Long distance travel can have non-car solutions but also it shouldn’t be the default distance to be away from society in the first place.
masterspace@lemmy.ca 3 months ago
Please cite where I said that.
Um, yes. Obviously not remember directly, but that is what is in history books.
Most Americans lived in small rural communities and seldom left their farm and immediate community. When they travelled at all it would be by horse and buggy, and would take forever to get to the nearest train station, and then forever from the end of the line to wherever they had to go. If people lived farther away you would see them once every couple of years and otherwise letter write them.
We should build out robust train networks to reduce as many cars as possible, but at the same time the idea that you’ll eliminate cars completely is quite frankly, completely divorced from reality. I personally do not own a car and have spend a huge amount of money on a cargo bike to avoid having to buy a car. But guess what? There is still a very clear limit on the size of object I can transport (smaller than virtually any piece of furniture), it’s unpleasant to infeasible to use in the rain depending on the load, and it is flat out unusable in the winter with snow and ice, so I end up using a car share service semi-regularly. I’ve thought about putting on bigger wheels, extending the bed, adding better suspension, a roof, and another set of wheels for balance, but now I’ve invented a car. And that’s not to mention driving out to nature preserves for camping, hiking, rock climbing, mountain biking etc. nor visiting family and friends who live out in the country not near any bus stops or train stations.
As long as cars exist, AVs will be better than human drivers, and literally no one has ever presented a remotely feasible and practical plan for eliminating cars.
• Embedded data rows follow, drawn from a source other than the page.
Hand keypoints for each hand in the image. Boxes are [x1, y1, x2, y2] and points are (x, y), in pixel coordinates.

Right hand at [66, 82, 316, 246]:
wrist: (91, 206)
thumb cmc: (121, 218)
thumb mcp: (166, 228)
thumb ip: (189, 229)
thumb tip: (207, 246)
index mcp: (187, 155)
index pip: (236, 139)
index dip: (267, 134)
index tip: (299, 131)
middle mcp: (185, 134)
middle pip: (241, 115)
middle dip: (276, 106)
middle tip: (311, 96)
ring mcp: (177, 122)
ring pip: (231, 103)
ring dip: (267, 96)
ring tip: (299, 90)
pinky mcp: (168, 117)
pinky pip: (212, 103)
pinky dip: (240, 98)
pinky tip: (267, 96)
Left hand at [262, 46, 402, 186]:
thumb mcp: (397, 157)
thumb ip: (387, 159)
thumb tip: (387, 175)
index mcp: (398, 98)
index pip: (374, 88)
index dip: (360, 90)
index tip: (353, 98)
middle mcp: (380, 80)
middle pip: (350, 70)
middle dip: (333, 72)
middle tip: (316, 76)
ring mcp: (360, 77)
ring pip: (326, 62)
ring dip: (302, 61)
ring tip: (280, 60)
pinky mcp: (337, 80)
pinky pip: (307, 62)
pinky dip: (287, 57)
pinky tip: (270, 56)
alyaza@beehaw.org 3 months ago
okay but: literally none of this follows from mass-adoption of autonomous vehicles. this is a logical leap you are making with no supporting evidence—there is no evidence that if mass-adoption occurs this will follow—and in general the technology is subject to far more fabulism and exaggeration (like this!) than legitimate technological advancement or improvement of society.
masterspace@lemmy.ca 3 months ago
Yes, I have no doubt there would be induced demand, but that extra demand wouldn’t be at the cost of anything. Induced demand is a problem when we, for instance, build new roads or widen existing ones, because then more people drive and they clog up the same as they were before. That’s a bad thing because the cost of adding this capacity is that we have to tear down nature and existing city to add lanes, and then we have more capacity that sits at a standstill leading to more emissions.
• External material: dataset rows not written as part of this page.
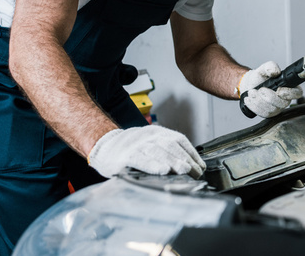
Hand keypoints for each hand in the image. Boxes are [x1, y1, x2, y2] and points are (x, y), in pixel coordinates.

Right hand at [88, 125, 205, 178]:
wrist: (105, 147)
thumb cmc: (132, 150)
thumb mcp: (152, 145)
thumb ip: (168, 152)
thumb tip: (192, 166)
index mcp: (157, 133)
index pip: (179, 140)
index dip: (192, 153)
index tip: (200, 166)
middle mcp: (148, 136)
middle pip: (170, 145)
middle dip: (185, 159)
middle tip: (196, 171)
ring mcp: (137, 145)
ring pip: (158, 151)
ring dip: (173, 161)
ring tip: (184, 170)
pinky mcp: (125, 156)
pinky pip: (140, 159)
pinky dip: (153, 165)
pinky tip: (162, 171)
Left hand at [239, 61, 302, 117]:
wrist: (249, 85)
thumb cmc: (260, 77)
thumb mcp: (264, 69)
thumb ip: (270, 66)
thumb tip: (276, 71)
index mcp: (288, 87)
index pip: (297, 92)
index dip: (290, 93)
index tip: (279, 90)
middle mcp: (285, 99)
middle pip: (283, 103)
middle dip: (269, 97)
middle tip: (260, 90)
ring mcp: (277, 107)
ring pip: (271, 109)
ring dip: (259, 100)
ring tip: (252, 92)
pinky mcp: (268, 114)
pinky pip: (263, 113)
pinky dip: (254, 106)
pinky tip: (250, 99)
But with AVs add more capacity to our roads, that will be entirely because they are driving more efficiently. We’ll have the same amount of cars on the road at any given time, meaning that there will be only minor emissions increases and we won’t be tearing anything down to build more giant highways.
You’re asking for something that does not exist. How am I supposed to provide you evidence proving what the results of mass adoption of AVs will be when there has never been a mass adoption of AVs.
Again, it’s never actually been rolled out on a mass scale. It’s a technology still being actively developed. Neither of us know what the end results will be, but I put forth plausible reasoning to my speculation, if you have plausible reasoning why those things won’t come to pass I’m all ears.